BEETHOVEN: String Quartet No. 2 in G Major, Op. 18, No. 2; String Quartet No. 3 in D Major, Op. 18, No. 3; String Quartet No. 10 in E-flat Major, Op. 74 “Harp” – Budapest String Quartet – Biddulph

by | May 10, 2006 | Classical Reissue Reviews | 0 comments

BEETHOVEN: String Quartet No. 2 in G Major, Op. 18, No. 2; String Quartet No. 3 in D Major, Op. 18, No. 3; String Quartet No. 10 in E-flat Major, Op. 74 “Harp” – Budapest String Quartet

Biddulph 80221-2,  73:30 (Distrib. Albany) ****:

Restorations from 1935-1938 from the HMV archives of the Budapest String Quartet, whose personnel shifted during this era to form the Russian ensemble which reigned supreme in chamber music for another thirty years. For the inscriptions from 1935 (Op. 18, No. 3) and 1936 (Op. 74), the violist is the last of the original Hungarian players, Istvan Ipolyi. When he departed in the summer of 1936, his replacement was Boris Kroyt (in Op. 18, No. 2), a Russian who joined first violin Joseph Roisman and the brothers Schneider. The directness of attack, the clean lines, the sparkling interior work between Alexander Schneider’s second violin and Ippolyi’s viola, all illuminate Beethoven’s frothy, occasionally plaintive scores of the early period. Tempos can be quite brisk, as in the finale of the Op. 18, No. 2 (1 June 1938), but the interior, steady pulsation is true to the classical style. The canny sense of purpose, as the lines pass in succession in the Presto of Op. 18, No. 3, quite astounds one, even after seventy years. Beethoven’s witty dynamic gait shines in the Allegro (Scherzo) of the Op. 18, No. 3. While I always find Roisman a bit reticent as a solo concertante player, his articulation is a model of its kind, nurtured in the modernist literalist tradition. Transfers by Rick Torres for the Op. 18, No. 2 are supremely quiet; there is more surface hiss in the restoration of Op. 18, No. 3.

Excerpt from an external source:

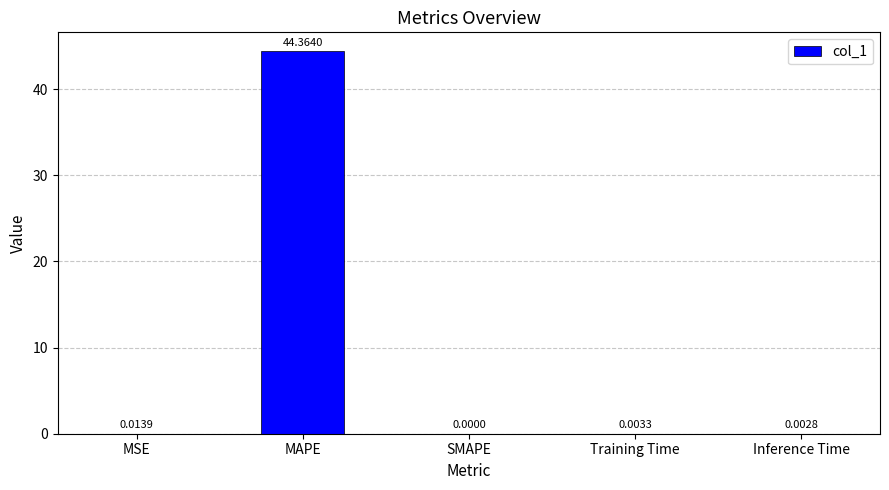

The chart shows a value of 0.0 at Training Time. True or false?

True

The balance of Beethoven’s declamatory and lyrical styles in the D Major features nice adjustments in tone quality and color projection, especially in the opening Allegro’s development section.  The Andante con moto could serve as a demonstration piece for the lush tapestry of sound and homogeneous tone color the ensemble could boast; Mischa Schneider’s cello has a deep, organ sonority, often acting a tonic to the nasal tone from Roisman, as in the Presto of the D Major. The most obvious concession to Romanticism comes in the form of the E-flat Quartet (27 April 1936), where Ipolyi’s Hungarian style occasionally makes its presence known. The basic pulse is rather dry in this reading, but the opening up of the harmony in pizzicati and suspended notes proves a ravishing effect. The different applications of vibrato by the players is either a fundamental difference of approach among them or a decision to give variety to Beethoven’s palette. Supremely quiet surfaces in this fine transfer. The Adagio of the E-flat Quartet might be a valediction for the passing of the Budapest Quartet to a new incarnation with Ipolyi’s imminent leave-taking; certainly the world, too, was in a state of upheaval and turmoil, even as this disc celebrates a miraculous ensemble in transition.